Rachel Carson speaks of things not being just themselves, but brief interludes of change. She might have added that things aren’t just themselves but beads of an endless necklace that connects all beings. It wasn’t just me bending towards the flowers, the flowers bent towards me. Not because I was the sun and not because I was a propagating bee, but because I was their sangha, their community of a sort.
They bent towards me, and I bent towards them. Did we meet anywhere? Does it matter? It’s the inclination towards, the aspiration, the longing met or unmet, that counts. That, and the dropping petals, the passing clouds overhead, the wet, brisk wind that talked not of satisfaction or disappointment but of the endlessness of it all.

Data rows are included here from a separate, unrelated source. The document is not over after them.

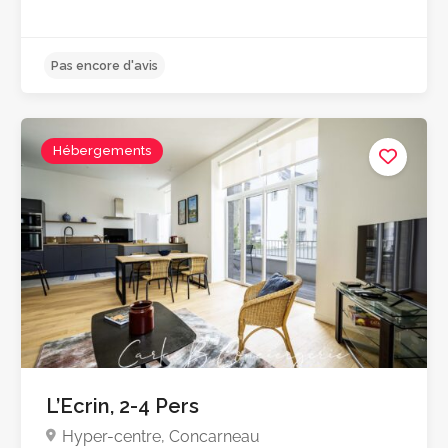
Hébergements
Pas encore d'avis
L’Ecrin, 2-4 Pers
Hyper-centre, Concarneau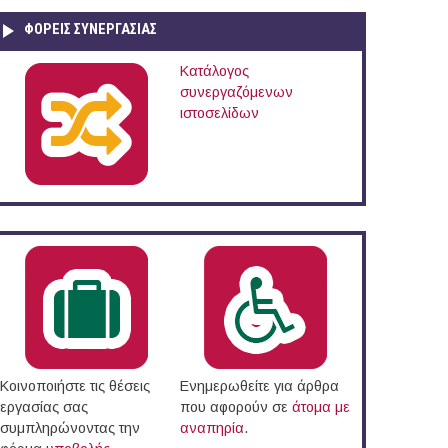
ΦΟΡΕΙΣ ΣΥΝΕΡΓΑΣΙΑΣ
Κατάλογος
συνεργαζόμενων
ιστοσελίδων
Κοινοποιήστε τις θέσεις
Ενημερωθείτε για άρθρα
εργασίας σας
που αφορούν σε
άτομα με
συμπληρώνοντας την
αναπηρία
.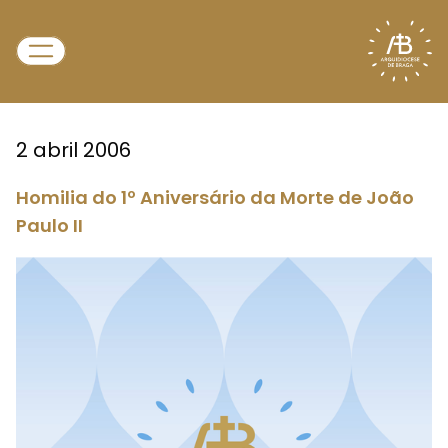
2 abril 2006
Homilia do 1º Aniversário da Morte de João
Paulo II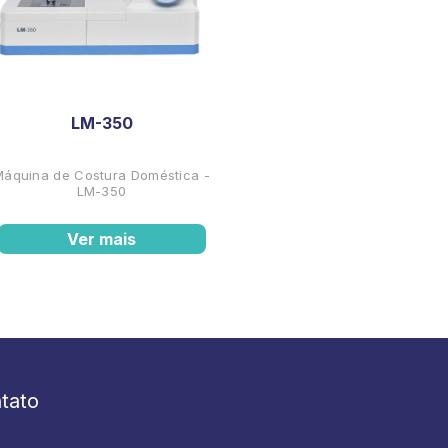
LM-350
Máquina de Costura Doméstica -
LM-350
Ver mais
tato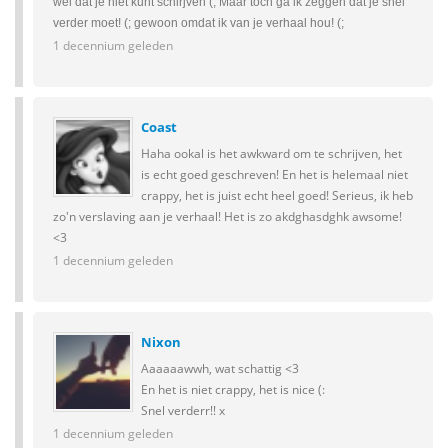
wel dat je niet kunt schirjven (; Maar toch ga ik zeggen dat je snel
verder moet! (; gewoon omdat ik van je verhaal hou! (;
1 decennium geleden
Coast
Haha ookal is het awkward om te schrijven, het
is echt goed geschreven! En het is helemaal niet
crappy, het is juist echt heel goed! Serieus, ik heb
zo'n verslaving aan je verhaal! Het is zo akdghasdghk awsome!
<3
1 decennium geleden
Nixon
Aaaaaawwh, wat schattig <3
En het is niet crappy, het is nice (:
Snel verderr!! x
1 decennium geleden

Why smell roses in Portland? I live out in nature, with flowers growing at my Kwan-yin’s feet in the back. Why go to a garden in a different city? Maybe because I don’t have enough sun to grow roses by my house. But even if I did, Portland roses smell differently from New England roses.
In my last post I wrote that every time I travel, I wake up that morning and ask myself: Why exactly am I leaving home? Tell me, is there a better reason for leaving home than to smell roses in Portland?
I’ve begun my drive down to San Francisco. Hundreds of miles, 300 today, passing Cannon Beach, Newport, the Siuslaw Forest, with a motel stop in Florence overnight. Maybe I’ll stop at a cave to see sea lions, depending on the time.
Driving west from Portland towards the ocean, a coyote ran on the road and I braked hard to let him cross.